Taxol #1 today was entirely uneventful. Boring even. Which is the best we could hope for! So, so far so good. My friend Heidi and got lots of reading done, and it’s so nice to have her here.
I did get my preliminary lab results from the morning, and the biggies are all in normal range. White blood cell (WBC) count, red blood cell (RBC) count and platelets are all doing quite well.
However, there were a few smaller things that were off, which of course piqued my curiosity, so here goes:
1. My lymphotocyte count is low. Lab tests online reports that “Lymphocytes are natural killers of infection and regulators of antibody production.”
But from my googling it looks that’s normal for taking steroids, especially dexamethosone. In some populations even 1 mg of dexamethosone can decrease lymphocytes and I took 10 mg. As my WBC are normal, it just means that I have few T cells and B cells (that make up lymphocytes) running around to fight off infection, so I’m going to be a little more conscientious about hand washing, touching my hands to my face and nose etc. And hopefully when the steroids wear off the lymphocytes will increase.
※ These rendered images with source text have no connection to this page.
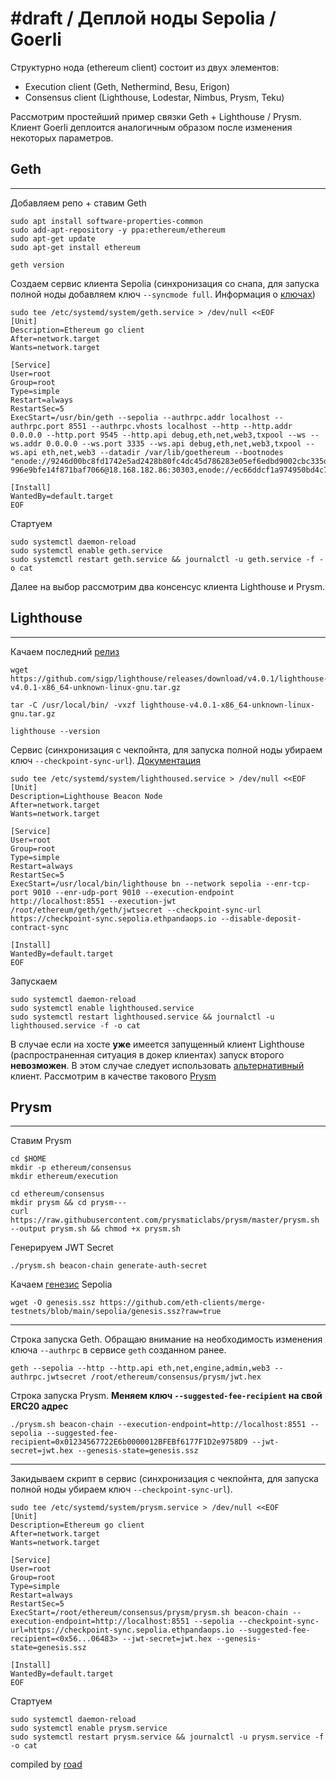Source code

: # \#draft / Деплой ноды Sepolia / Goerli
Структурно нода (ethereum client) состоит из двух элементов:
- Execution client (Geth, Nethermind, Besu, Erigon)
- Consensus client (Lighthouse, Lodestar, Nimbus, Prysm, Teku)

Рассмотрим простейший пример связки Geth + Lighthouse / Prysm. Клиент Goerli деплоится аналогичным образом после изменения некоторых параметров.

## Geth
---
Добавляем репо + ставим Geth

```
sudo apt install software-properties-common
sudo add-apt-repository -y ppa:ethereum/ethereum
sudo apt-get update
sudo apt-get install ethereum

geth version
```
Создаем сервис клиента Sepolia (синхронизация со снапа, для запуска полной ноды добавляем ключ `--syncmode full`. Информация о [ключах](https://geth.ethereum.org/docs/fundamentals/command-line-options))



```
sudo tee /etc/systemd/system/geth.service > /dev/null <<EOF
[Unit]
Description=Ethereum go client
After=network.target 
Wants=network.target

[Service]
User=root 
Group=root
Type=simple
Restart=always
RestartSec=5
ExecStart=/usr/bin/geth --sepolia --authrpc.addr localhost --authrpc.port 8551 --authrpc.vhosts localhost --http --http.addr 0.0.0.0 --http.port 9545 --http.api debug,eth,net,web3,txpool --ws --ws.addr 0.0.0.0 --ws.port 3335 --ws.api debug,eth,net,web3,txpool --ws.api eth,net,web3 --datadir /var/lib/goethereum --bootnodes "enode://9246d00bc8fd1742e5ad2428b80fc4dc45d786283e05ef6edbd9002cbc335d40998444732fbe921cb88e1d2c73d1b1de53bae6a2237    996e9bfe14f871baf7066@18.168.182.86:30303,enode://ec66ddcf1a974950bd4c782789a7e04f8aa7110a72569b6e65fcd51e937e74eed303b1ea734e4d19cfaec9fbff9b6ee65bf31dcb50ba79acce9dd63a6aca61c7@52.14.151.177:30303"

[Install]
WantedBy=default.target
EOF
```
Стартуем

```
sudo systemctl daemon-reload
sudo systemctl enable geth.service
sudo systemctl restart geth.service && journalctl -u geth.service -f -o cat
```
Далее на выбор рассмотрим два консенсус клиента Lighthouse и Prysm.

## Lighthouse
---
Качаем последний [релиз](https://github.com/sigp/lighthouse/releases)

```
wget https://github.com/sigp/lighthouse/releases/download/v4.0.1/lighthouse-v4.0.1-x86_64-unknown-linux-gnu.tar.gz

tar -C /usr/local/bin/ -vxzf lighthouse-v4.0.1-x86_64-unknown-linux-gnu.tar.gz

lighthouse --version
```
Сервис (синхронизация с чекпойнта, для запуска полной ноды убираем ключ `--checkpoint-sync-url`). [Документация](https://lighthouse-book.sigmaprime.io/)
```
sudo tee /etc/systemd/system/lighthoused.service > /dev/null <<EOF
[Unit]
Description=Lighthouse Beacon Node
After=network.target 
Wants=network.target

[Service]
User=root
Group=root
Type=simple
Restart=always
RestartSec=5
ExecStart=/usr/local/bin/lighthouse bn --network sepolia --enr-tcp-port 9010 --enr-udp-port 9010 --execution-endpoint http://localhost:8551 --execution-jwt /root/ethereum/geth/geth/jwtsecret --checkpoint-sync-url https://checkpoint-sync.sepolia.ethpandaops.io --disable-deposit-contract-sync

[Install]
WantedBy=default.target
EOF
```
Запускаем
```
sudo systemctl daemon-reload
sudo systemctl enable lighthoused.service
sudo systemctl restart lighthoused.service && journalctl -u lighthoused.service -f -o cat
```

В случае если на хосте **уже** имеется запущенный клиент Lighthouse (распространенная ситуация в докер клиентах) запуск второго **невозможен**. В этом случае следует использовать [альтернативный](https://ethereum.org/en/upgrades/get-involved/#clients) клиент. Рассмотрим в качестве такового [Prysm](https://docs.prylabs.network/docs/getting-started)

## Prysm
---
Ставим Prysm
```
cd $HOME
mkdir -p ethereum/consensus
mkdir ethereum/execution

cd ethereum/consensus
mkdir prysm && cd prysm---
curl https://raw.githubusercontent.com/prysmaticlabs/prysm/master/prysm.sh --output prysm.sh && chmod +x prysm.sh
```
Генерируем JWT Secret
```
./prysm.sh beacon-chain generate-auth-secret
```
Качаем [генезис](https://github.com/eth-clients/merge-testnets/blob/main/sepolia/genesis.ssz) Sepolia
```
wget -O genesis.ssz https://github.com/eth-clients/merge-testnets/blob/main/sepolia/genesis.ssz?raw=true
```
---
Строка запуска Geth. Обращаю внимание на необходимость изменения ключа `--authrpc` в сервисе `geth` созданном ранее.
```
geth --sepolia --http --http.api eth,net,engine,admin,web3 --authrpc.jwtsecret /root/ethereum/consensus/prysm/jwt.hex
```

Строка запуска Prysm. **Меняем ключ `--suggested-fee-recipient` на свой ERC20 адрес**
```
./prysm.sh beacon-chain --execution-endpoint=http://localhost:8551 --sepolia --suggested-fee-recipient=0x01234567722E6b0000012BFEBf6177F1D2e9758D9 --jwt-secret=jwt.hex --genesis-state=genesis.ssz
```
---

Закидываем скрипт в сервис (синхронизация с чекпойнта, для запуска полной ноды убираем ключ `--checkpoint-sync-url`). 
```
sudo tee /etc/systemd/system/prysm.service > /dev/null <<EOF
[Unit]
Description=Ethereum go client
After=network.target 
Wants=network.target

[Service]
User=root 
Group=root
Type=simple
Restart=always
RestartSec=5
ExecStart=/root/ethereum/consensus/prysm/prysm.sh beacon-chain --execution-endpoint=http://localhost:8551 --sepolia --checkpoint-sync-url=https://checkpoint-sync.sepolia.ethpandaops.io --suggested-fee-recipient=<0x56...06483> --jwt-secret=jwt.hex --genesis-state=genesis.ssz

[Install]
WantedBy=default.target
EOF
```
Стартуем
```
sudo systemctl daemon-reload
sudo systemctl enable prysm.service
sudo systemctl restart prysm.service && journalctl -u prysm.service -f -o cat
```

compiled by [road](https://t.me/ryssroad)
2. & 3. Also, my RDW was slightly high, and MPVs were low, so:
“# Red cell distribution width (RDW) is a calculation of the variation in the size of your RBCs. In some anemias, such as pernicious anemia, the amount of variation (anisocytosis) in RBC size (along with variation in shape – poikilocytosis) causes an increase in the RDW.”
“Mean platelet volume (MPV) is a machine-calculated measurement of the average size of your platelets. New platelets are larger, and an increased MPV occurs when increased numbers of platelets are being produced. MPV gives your doctor information about platelet production in your bone marrow.”
So, what I assume is that even though I still have enough red blood cells, white blood cells and platelets, the production process for all 3 in the bone marrow is decreasing, and not as many new ones are being made. Which is normal for chemo because chemo impacts the bone marrow. And my neulasta shot tomorrow will hopefully help with that.
It’s funny, my doc tells me not to worry about these things, and it’s not so much that I worry but that I like to have at least a very simple grasp of what’s going on. If your interpretation is other than what I figured out here, let me know! I’ll ask the oncology nurses more when I go in for my – gasp – $7000 white blood cell boosting count shot (neulasta).